▶ **Collected data entries**:
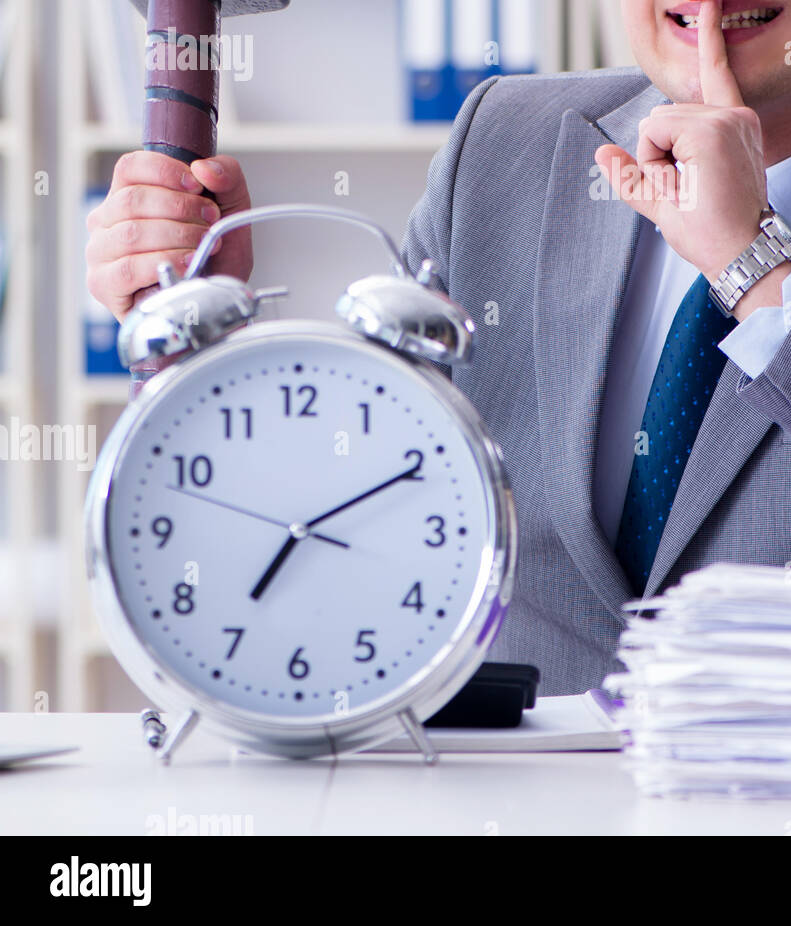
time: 7:10
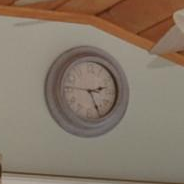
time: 2:25
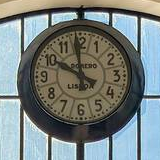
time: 9:59
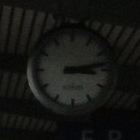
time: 3:12
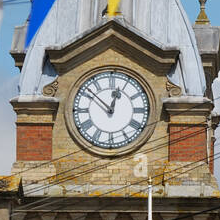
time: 12:52
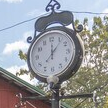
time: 12:06
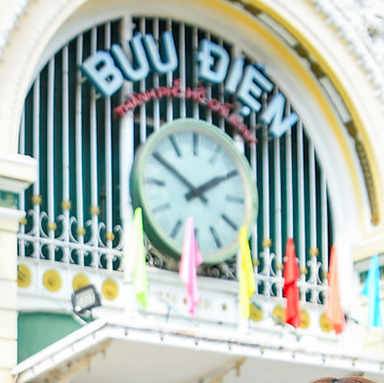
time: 1:50
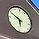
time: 5:49
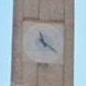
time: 11:21
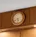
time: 5:42
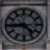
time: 4:44
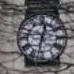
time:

▶ **What you should do**: Put the lines of all the items above into a numbered list, skipping blank lines and leaving out the pictures.

▶ **Task solution**:
1. time: 7:10
2. time: 2:25
3. time: 9:59
4. time: 3:12
5. time: 12:52
6. time: 12:06
7. time: 1:50
8. time: 5:49
9. time: 11:21
10. time: 5:42
11. time: 4:44
12. time:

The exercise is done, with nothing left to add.